··· Исходный фрагмент

В другом месте в ПП красный комендант Петропавловской крепости Куделько (реальное лицо), о котором вначале будто невзначай сообщается, что он родом из г. Лубны, упоминает монастырь Афанасия Сидячего (с. 138). Между тем уже в раннем горьковском романе «Трое» (1900) находим: «— Был я у Афанасья Сидящего и у переяславских чудотворцев…» (5, 258), в «Исповеди» же, в свою очередь, имеется фраза: «Иду я в Лубны, к Афанасию Сидящему…» (8, 305). Ближайшая прагматика упоминаний Горького в ПП и отсылок к его текстам представляется очевидной: их посредством Анненков напоминает автору «Исповеди» и «Несвоевременных мыслей» о периодах его идейного расхождения с большевизмом, тем самым предостерегая его от наметившегося в 1927–1932 годах сближения со Сталиным и одновременно побуждая к новым проявлениям строптивости.
Понятно, что после всего сказанного наличие в ПП великого множества перекличек с текстом ЖКС удивлять не должно. Не имея возможности представить их полностью, выделим наиболее репрезентативные для разных уровней текстовой организации, начиная с низших. На уровне персонажной структуры особый интерес представляет весьма приметная в ПП фигура Афимьи — няни семьи Хохловых. По сути дела, Афимья — единственный положительный персонаж в романе, среди десятков и даже сотен других[478], почему повествователь и не скупится на самые добрые слова о ней. Так, в самом начале произведения читаем: «Год за годом нарастал быт в семье Хохловых. <…> Всеми своими корнями, всеми мелкими привычками, всеми запахами крепко упирается жизнь в землю. Запахи жизни разнообразны и чудесны. Запах деревянного масла еще не есть запах быта, но деревянное масло с коричкой и с ветошью — так пахнет уют (нянькин запах). <…> Полотеры уходят, оставляя после себя легкий запах мужицкого пота. Тогда из дальней комнатки приплетается Колина няня Афимья. <…> Побольше нежности, побольше нежности: входит старенькая русская няня. <…> Няня Афимья была в доме своим человеком: за старшую. Самой барыне — и той читала наставления, и барыня слушалась» (с. 25–26)[479]. Чуть далее повествователь восклицает: «Побольше нежности, побольше бережности: русская няня навсегда остается в доме» (с. 29). Наконец, ближе к финалу произведения, при изображении лихолетья «военного коммунизма» возникает весьма значимая соотнесенность Афимьи с именем Пушкина: «Коленька <…> купил пяток пирожных — песочные для себя, а для няни Афимьи — с кремом, уплатив все жалование до копейки. <…> Няня, древняя няня, может быть — пушкинских времен, будет есть пирожное с кремом» (с. 210).

······
··· Список записей

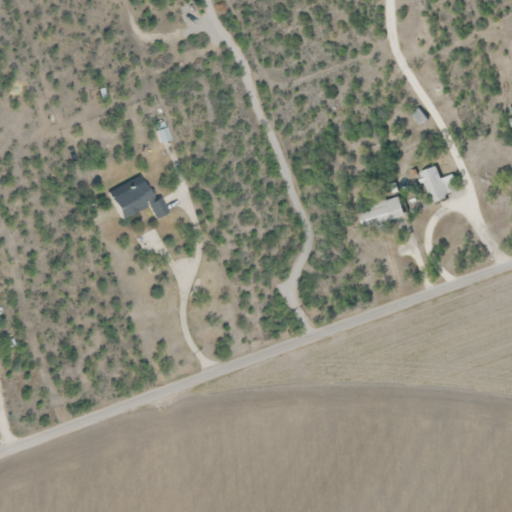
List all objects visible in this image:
building: (509, 122)
building: (157, 133)
building: (436, 184)
building: (131, 201)
building: (380, 213)
road: (255, 356)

······

Задание: Верните дословно часть исходного фрагмента, начиная со слов «В другом месте» и заканчивая словами «новым проявлениям строптивости.». Для ответа используйте только исходный фрагмент.

Ответ на задание:
В другом месте в ПП красный комендант Петропавловской крепости Куделько (реальное лицо), о котором вначале будто невзначай сообщается, что он родом из г. Лубны, упоминает монастырь Афанасия Сидячего (с. 138). Между тем уже в раннем горьковском романе «Трое» (1900) находим: «— Был я у Афанасья Сидящего и у переяславских чудотворцев…» (5, 258), в «Исповеди» же, в свою очередь, имеется фраза: «Иду я в Лубны, к Афанасию Сидящему…» (8, 305). Ближайшая прагматика упоминаний Горького в ПП и отсылок к его текстам представляется очевидной: их посредством Анненков напоминает автору «Исповеди» и «Несвоевременных мыслей» о периодах его идейного расхождения с большевизмом, тем самым предостерегая его от наметившегося в 1927–1932 годах сближения со Сталиным и одновременно побуждая к новым проявлениям строптивости.